The county has not disputed that some photos were shared with a small number of deputies and firefighters. Defense attorneys maintain that all images taken by first responders were destroyed on orders of the sheriff and fire chief, and no longer exist in any form. The photos never entered the public domain or appeared on the internet, the county insists.

Hashmall said that while three employees broke confidentiality policies, Bryant and Chester’s privacy rights regarding their loved ones’ remains were not violated since the crash-site images never leaked out.

“We’re not talking about a clear right, like the right to remain silent,” she said, adding that picture-taking does not equal public dissemination. “It’s not a basis for a claim. … It’s a county issue, not a constitutional issue.”

However, Bryant and Chester contend they have no evidence that the pictures won’t someday surface.

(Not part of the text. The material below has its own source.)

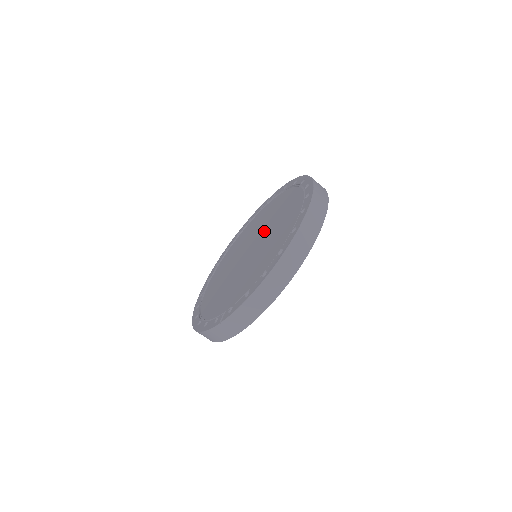
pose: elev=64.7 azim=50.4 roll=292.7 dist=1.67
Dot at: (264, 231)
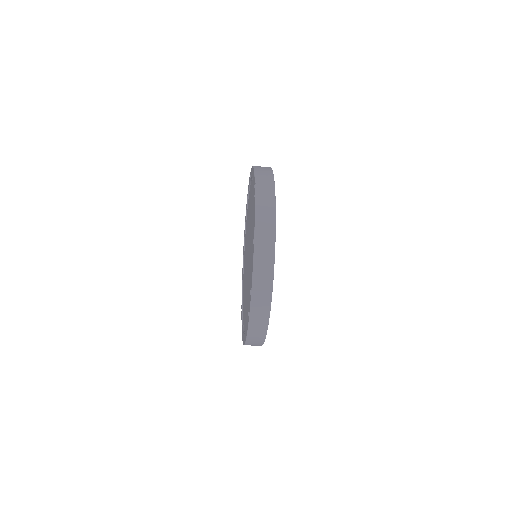
Dot at: (249, 258)
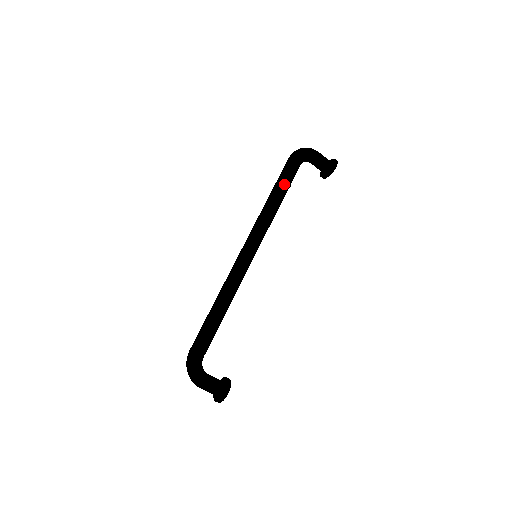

In tearful testimony, Kobe’s widow took the stand last week, telling the court she “lives in fear” of coming across leaked photos showing the broken bodies of her loved ones someday on the internet.

“It’s like COVID. Once it’s spread, you can’t get it back,” she told the court.

The nine-member jury began deliberating just before lunchtime Wednesday. If the panel unanimously finds the county liable, jurors must decide how much money should be paid by the fire and sheriff’s departments separately.

In discussing monetary damages due each plaintiff, attorney Jerry Jackson said that if the jury felt the proposed $75 million was too high, “you should reduce it. If you think it’s too low, you should increase it.”

For what the plaintiffs have gone through, and can expect in terms of future emotional distress, “you can’t stack it too high,” Jackson said Tuesday, which would have been Kobe’s 44th birthday.

Plaintiffs attorneys argued that the county had no policies or training in January 2020 that directly addressed the taking of photos of dead bodies by deputies and firefighters.

Hashmall, though, countered that both departments definitely had policies that addressed such behavior. She told the jury that when two private citizens reported incidents in which employees were displaying cell phone photos of the crash at a bar in Norwalk and at the Golden Mike awards gala, the county departments immediately took action.

“Mistakes by a few personnel is not the basis for millions and millions of dollars in damages,” the defense lawyer said.

As for Bryant and Chester’s emotional distress claim, the defense attorney said “there are probably many things” that trigger such a reaction.

“What’s not understandable is trying to pin all the blame on the county when those pictures did not get out,” she said. “That sadness and grief is about the loss of their loved ones. It can’t be about pictures they’ve never seen. A court of law requires evidence not emotion.”

Along with Chester and Bryant’s loved ones, the crash killed Alyssa Altobelli, 14; Keri Altobelli, 46; John Altobelli, 56; Christina Mauser, 38; and pilot Ara Zobayan, 50.

Two families separately settled with the county over the photos for $1.25 million each. All of the victims’ families reached a settlement with the helicopter company for the crash, but those terms remain confidential.

City News Service contributed to this article.